**What you should do:** Rewrite the items as a numbered list, omitting blank lines. Begin with the first line of the items and stop after the line that contains "What is the change".

**Extracted data:**
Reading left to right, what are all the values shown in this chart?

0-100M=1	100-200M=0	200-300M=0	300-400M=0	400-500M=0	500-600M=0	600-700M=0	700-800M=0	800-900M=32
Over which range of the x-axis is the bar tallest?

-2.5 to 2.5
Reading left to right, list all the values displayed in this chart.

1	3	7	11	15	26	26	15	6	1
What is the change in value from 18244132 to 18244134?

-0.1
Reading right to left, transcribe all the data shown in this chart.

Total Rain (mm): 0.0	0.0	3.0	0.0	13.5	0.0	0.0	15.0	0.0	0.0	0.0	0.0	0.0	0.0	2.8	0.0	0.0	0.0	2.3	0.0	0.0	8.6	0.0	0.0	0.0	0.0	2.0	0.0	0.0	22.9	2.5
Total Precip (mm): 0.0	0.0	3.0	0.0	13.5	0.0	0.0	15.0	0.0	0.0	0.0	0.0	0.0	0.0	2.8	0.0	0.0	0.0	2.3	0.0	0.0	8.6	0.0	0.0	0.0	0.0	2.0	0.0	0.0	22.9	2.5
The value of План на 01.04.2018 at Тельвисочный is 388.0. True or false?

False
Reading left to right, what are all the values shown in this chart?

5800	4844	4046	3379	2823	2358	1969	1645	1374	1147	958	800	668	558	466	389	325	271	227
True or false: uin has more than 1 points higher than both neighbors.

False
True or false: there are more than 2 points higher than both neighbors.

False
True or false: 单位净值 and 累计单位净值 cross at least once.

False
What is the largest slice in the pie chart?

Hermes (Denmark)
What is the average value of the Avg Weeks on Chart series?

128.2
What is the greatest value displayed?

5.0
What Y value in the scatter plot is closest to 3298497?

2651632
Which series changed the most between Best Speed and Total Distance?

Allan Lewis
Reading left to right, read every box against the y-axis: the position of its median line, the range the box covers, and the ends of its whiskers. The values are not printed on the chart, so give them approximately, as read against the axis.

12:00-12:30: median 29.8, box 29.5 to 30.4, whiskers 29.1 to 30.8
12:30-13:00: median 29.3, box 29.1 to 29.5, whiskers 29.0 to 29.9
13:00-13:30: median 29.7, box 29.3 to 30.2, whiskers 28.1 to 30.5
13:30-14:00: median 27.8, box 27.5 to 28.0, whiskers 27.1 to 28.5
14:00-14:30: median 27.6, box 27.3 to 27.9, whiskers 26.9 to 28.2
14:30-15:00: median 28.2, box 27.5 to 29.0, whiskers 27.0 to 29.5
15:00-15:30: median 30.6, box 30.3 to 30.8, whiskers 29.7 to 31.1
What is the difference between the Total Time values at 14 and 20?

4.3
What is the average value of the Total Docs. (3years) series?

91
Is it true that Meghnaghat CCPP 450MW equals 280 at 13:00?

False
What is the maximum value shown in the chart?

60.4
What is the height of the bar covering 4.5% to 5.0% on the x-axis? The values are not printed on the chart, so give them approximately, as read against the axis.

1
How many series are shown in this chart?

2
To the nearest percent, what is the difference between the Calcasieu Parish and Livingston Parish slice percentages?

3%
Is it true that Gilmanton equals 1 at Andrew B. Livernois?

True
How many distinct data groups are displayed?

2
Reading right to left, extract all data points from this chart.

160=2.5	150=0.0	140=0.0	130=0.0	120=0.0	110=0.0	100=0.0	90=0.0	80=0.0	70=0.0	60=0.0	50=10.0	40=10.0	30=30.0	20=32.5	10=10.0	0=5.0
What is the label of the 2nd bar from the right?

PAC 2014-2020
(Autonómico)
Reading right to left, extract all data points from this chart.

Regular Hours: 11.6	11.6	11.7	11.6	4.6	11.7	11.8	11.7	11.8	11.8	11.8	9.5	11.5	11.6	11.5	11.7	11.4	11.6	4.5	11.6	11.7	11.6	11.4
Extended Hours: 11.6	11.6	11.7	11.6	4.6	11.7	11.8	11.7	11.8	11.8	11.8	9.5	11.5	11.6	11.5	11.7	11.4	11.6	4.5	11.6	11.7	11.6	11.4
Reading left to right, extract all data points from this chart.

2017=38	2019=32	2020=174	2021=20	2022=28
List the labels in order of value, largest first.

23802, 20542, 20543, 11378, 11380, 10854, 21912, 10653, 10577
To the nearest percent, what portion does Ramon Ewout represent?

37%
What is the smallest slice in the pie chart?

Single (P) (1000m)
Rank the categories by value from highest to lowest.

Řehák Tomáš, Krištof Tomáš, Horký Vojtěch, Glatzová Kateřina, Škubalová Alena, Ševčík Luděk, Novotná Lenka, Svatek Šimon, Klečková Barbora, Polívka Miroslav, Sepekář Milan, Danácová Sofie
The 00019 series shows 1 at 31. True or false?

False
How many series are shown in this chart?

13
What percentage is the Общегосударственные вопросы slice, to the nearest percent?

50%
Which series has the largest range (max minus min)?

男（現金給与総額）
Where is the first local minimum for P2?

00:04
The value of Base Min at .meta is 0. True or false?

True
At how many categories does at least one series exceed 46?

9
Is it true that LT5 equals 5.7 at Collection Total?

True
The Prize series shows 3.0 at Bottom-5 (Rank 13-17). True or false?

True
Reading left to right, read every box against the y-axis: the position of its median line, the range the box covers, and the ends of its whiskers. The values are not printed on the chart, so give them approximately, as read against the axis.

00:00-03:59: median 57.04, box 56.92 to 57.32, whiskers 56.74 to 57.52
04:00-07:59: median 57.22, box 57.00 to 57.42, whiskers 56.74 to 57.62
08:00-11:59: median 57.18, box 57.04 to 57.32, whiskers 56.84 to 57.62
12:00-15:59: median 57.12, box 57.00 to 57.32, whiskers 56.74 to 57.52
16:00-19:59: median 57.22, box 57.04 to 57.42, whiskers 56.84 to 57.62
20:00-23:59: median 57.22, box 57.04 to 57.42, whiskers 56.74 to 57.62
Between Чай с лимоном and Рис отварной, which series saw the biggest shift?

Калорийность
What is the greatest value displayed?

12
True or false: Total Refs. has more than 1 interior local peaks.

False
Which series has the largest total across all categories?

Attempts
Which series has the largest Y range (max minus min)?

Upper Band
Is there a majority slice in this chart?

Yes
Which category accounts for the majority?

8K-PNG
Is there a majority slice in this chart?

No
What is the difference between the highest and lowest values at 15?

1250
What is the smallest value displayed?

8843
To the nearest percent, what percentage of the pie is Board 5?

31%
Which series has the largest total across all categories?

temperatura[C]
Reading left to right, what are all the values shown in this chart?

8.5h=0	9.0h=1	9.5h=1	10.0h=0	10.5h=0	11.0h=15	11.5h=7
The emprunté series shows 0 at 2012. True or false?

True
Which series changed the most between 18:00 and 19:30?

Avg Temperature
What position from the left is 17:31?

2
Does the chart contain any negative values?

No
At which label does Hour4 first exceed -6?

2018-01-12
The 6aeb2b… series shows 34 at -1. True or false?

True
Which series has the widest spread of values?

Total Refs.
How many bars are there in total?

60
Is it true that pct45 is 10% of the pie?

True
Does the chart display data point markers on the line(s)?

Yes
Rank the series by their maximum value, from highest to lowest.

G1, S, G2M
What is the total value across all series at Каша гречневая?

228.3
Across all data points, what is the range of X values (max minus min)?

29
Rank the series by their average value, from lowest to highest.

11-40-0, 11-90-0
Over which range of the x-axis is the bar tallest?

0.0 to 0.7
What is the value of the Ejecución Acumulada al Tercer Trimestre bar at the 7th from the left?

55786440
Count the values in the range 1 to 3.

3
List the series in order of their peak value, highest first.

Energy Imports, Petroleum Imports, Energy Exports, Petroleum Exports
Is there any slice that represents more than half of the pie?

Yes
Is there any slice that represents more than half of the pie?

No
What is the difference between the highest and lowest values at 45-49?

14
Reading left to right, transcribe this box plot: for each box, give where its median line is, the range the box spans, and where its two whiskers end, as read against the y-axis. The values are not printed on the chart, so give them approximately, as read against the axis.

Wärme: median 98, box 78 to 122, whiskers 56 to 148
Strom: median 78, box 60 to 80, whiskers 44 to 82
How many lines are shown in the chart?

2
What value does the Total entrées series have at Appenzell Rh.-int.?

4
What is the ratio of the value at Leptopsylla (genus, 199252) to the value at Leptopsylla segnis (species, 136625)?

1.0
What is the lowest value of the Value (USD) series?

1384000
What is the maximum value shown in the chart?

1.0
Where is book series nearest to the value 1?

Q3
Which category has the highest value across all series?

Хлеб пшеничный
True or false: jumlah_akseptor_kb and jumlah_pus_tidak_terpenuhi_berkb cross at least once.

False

**Task output:**
1. Reading left to right, what are all the values shown in this chart?
2. 0-100M=1	100-200M=0	200-300M=0	300-400M=0	400-500M=0	500-600M=0	600-700M=0	700-800M=0	800-900M=32
3. Over which range of the x-axis is the bar tallest?
4. -2.5 to 2.5
5. Reading left to right, list all the values displayed in this chart.
6. 1	3	7	11	15	26	26	15	6	1
7. What is the change in value from 18244132 to 18244134?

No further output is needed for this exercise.